FIG. 1 is a graph of FosB expression in AML patients;

FIG. 2 is a graph showing the expression of FosB in normal cell lines and AML cell lines;

FIG. 3 is a graph showing the results of the proliferation of the stem cells of human umbilical vein endothelial cell line and AML cell line;

FIG. 4 is a graph showing the results of apoptosis of AML cells treated with different concentrations of T5224;

FIG. 5 is a graph showing the results of T5224 in combination with cytarabine on the proliferation of AML cells.

Detailed Description

The embodiments of the present invention will be described in detail below with reference to the accompanying drawings, wherein the description is for illustrative purposes only and is not intended to limit the scope of the invention. All other embodiments, which can be derived by a person skilled in the art from the embodiments given herein without making any creative effort, shall fall within the protection scope of the present invention.

A medicament for treating AML which is the AP-1 inhibitor T5224, said T5224 having the formula:

preferably, the medicament further comprises at least cytarabine.

Preferably, the application of the medicine AP-1 inhibitor T5224 in preparing anti-AML medicines.

Preferably, the medicine takes T5224 as an active ingredient, and is added with one or more pharmaceutically acceptable auxiliary materials, wherein the auxiliary materials comprise diluents, excipients, fillers, adhesives, wetting agents, absorption promoters, surfactants, lubricants, stabilizers, flavoring agents, sweetening agents and pigments which are conventional in the pharmaceutical field.

Preferably, the drug is a sensitizer that increases the sensitivity of AML cells to chemotherapeutic drugs, such as cytarabine.

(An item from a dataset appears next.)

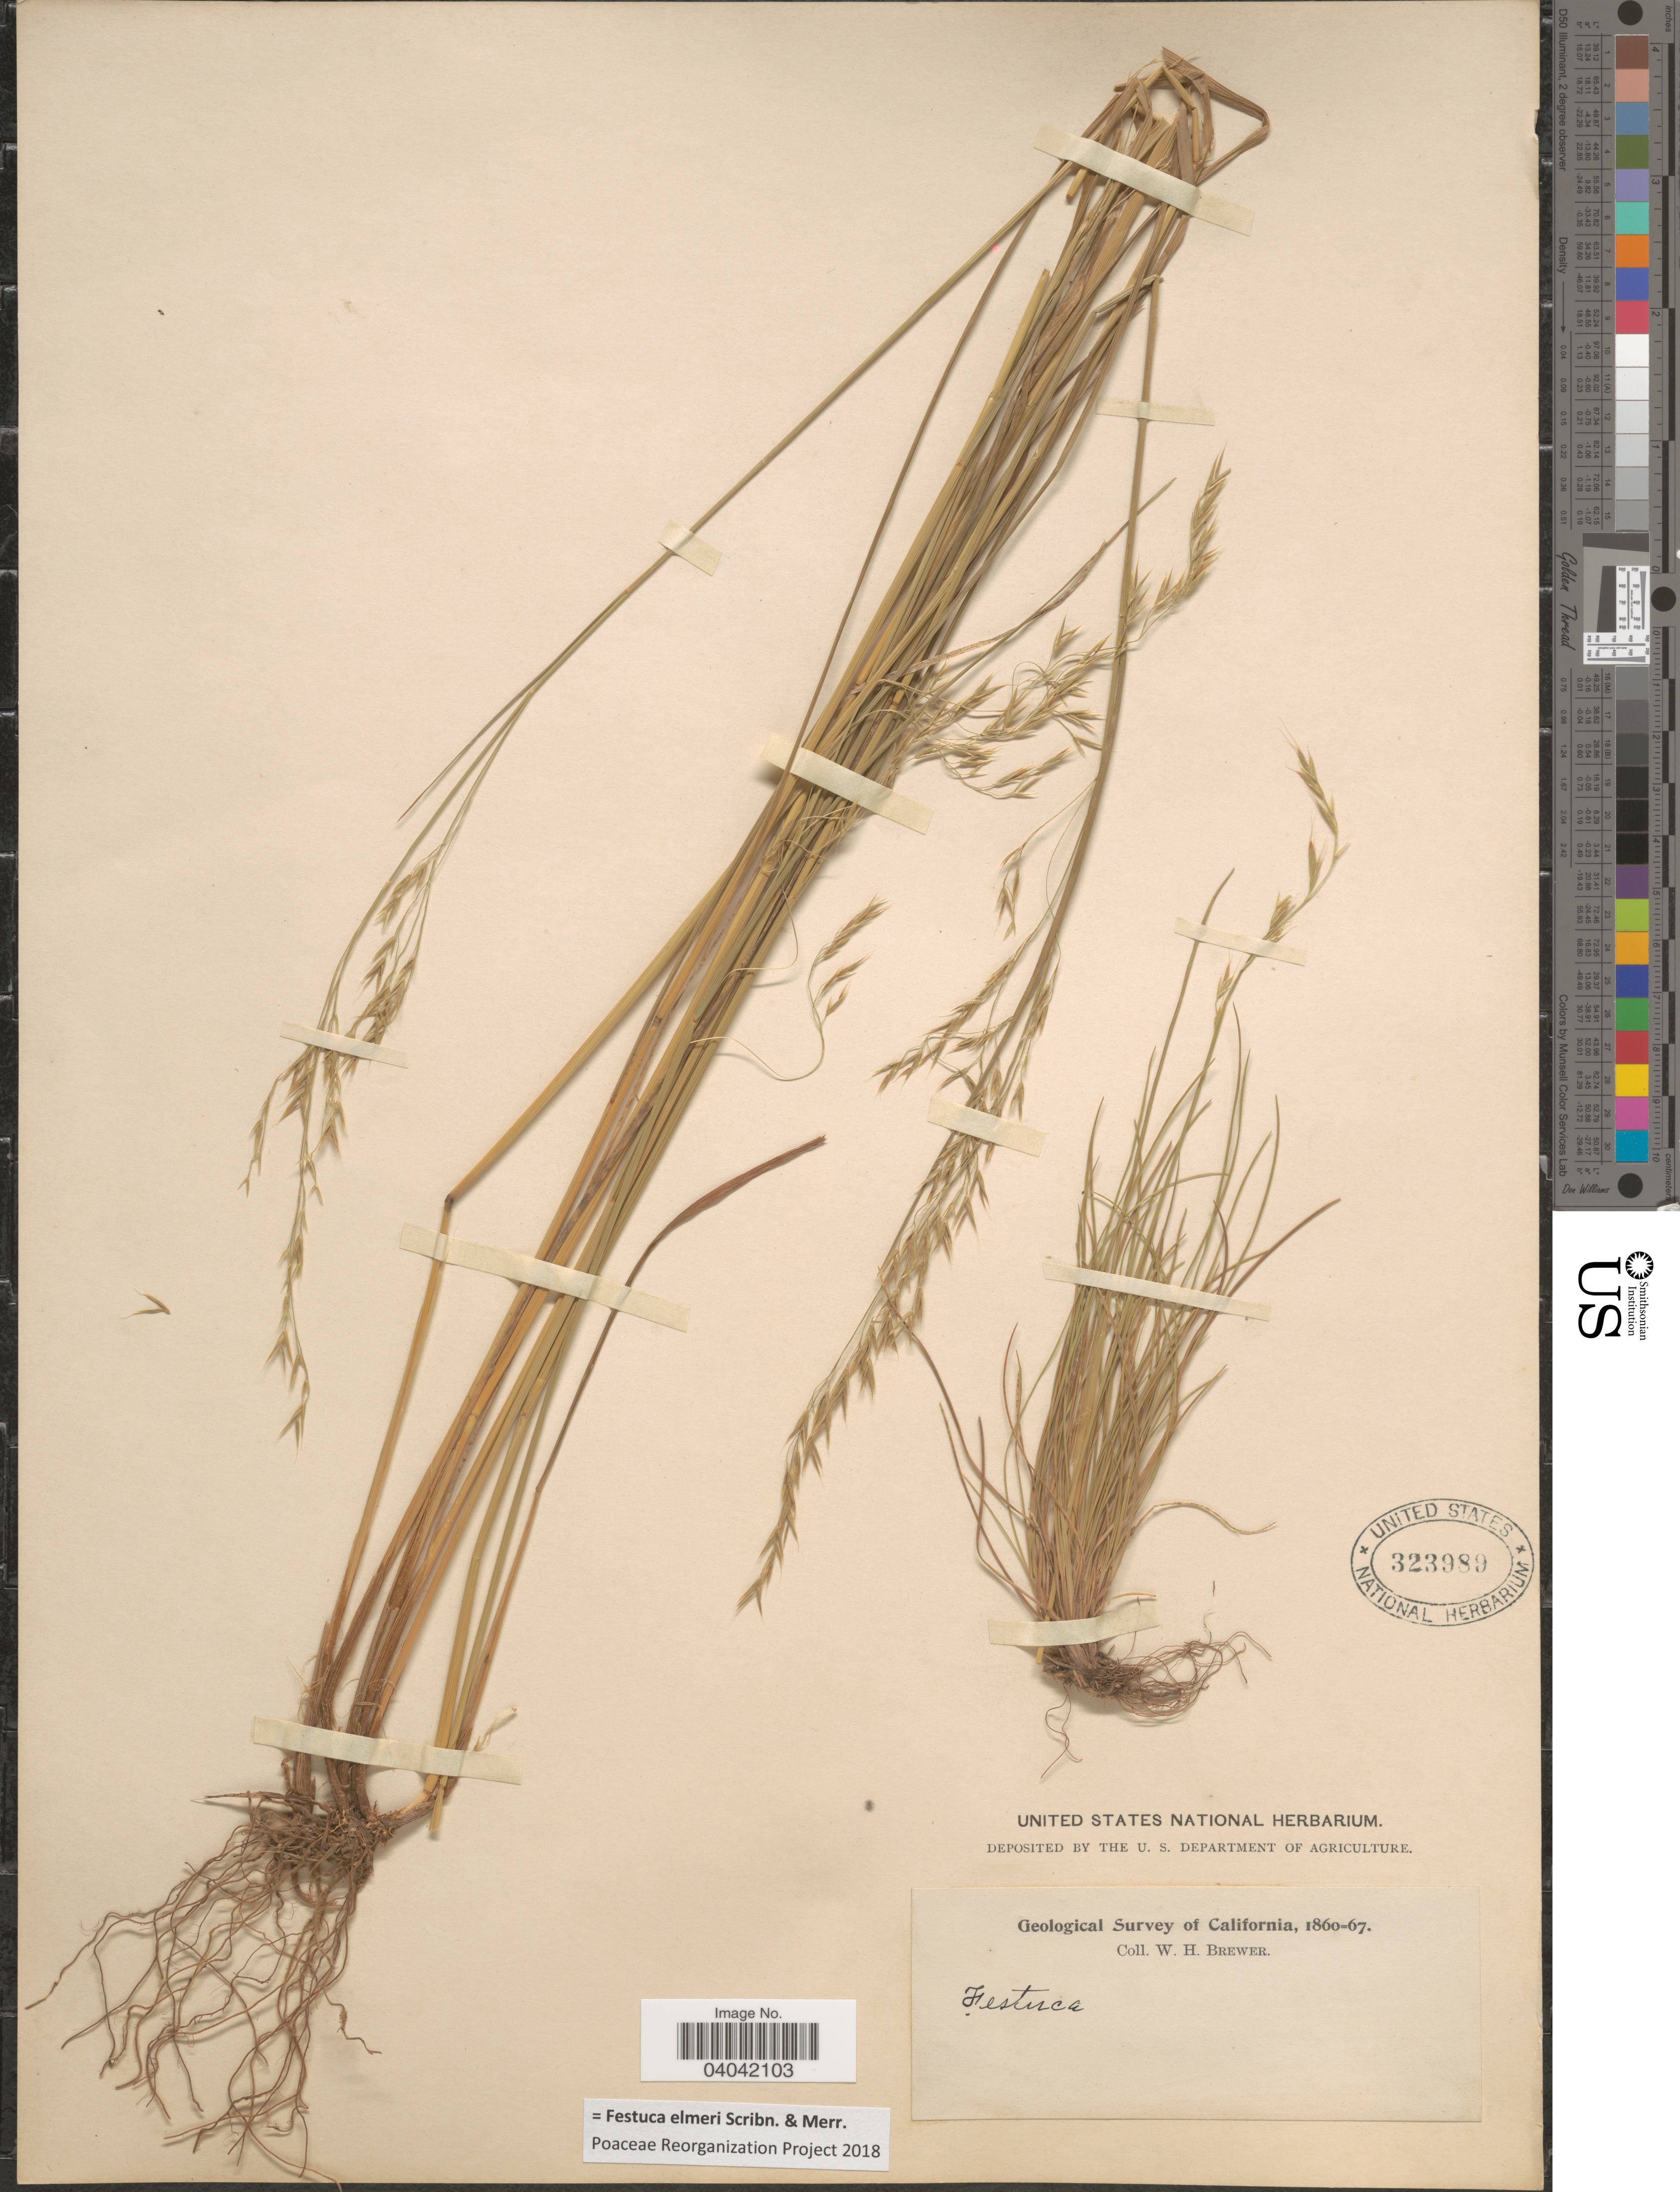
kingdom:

Preferably, the medicament is a pharmaceutical composition for treating AML, and the composition contains a pharmaceutically effective amount of T5224, a pharmaceutically effective amount of cytarabine and a pharmaceutically acceptable carrier.

Preferably, the medicine is prepared into any pharmaceutically acceptable dosage form, and the dosage form comprises tablets, capsules, granules, oral liquid, sustained release preparations, nano preparations and injections.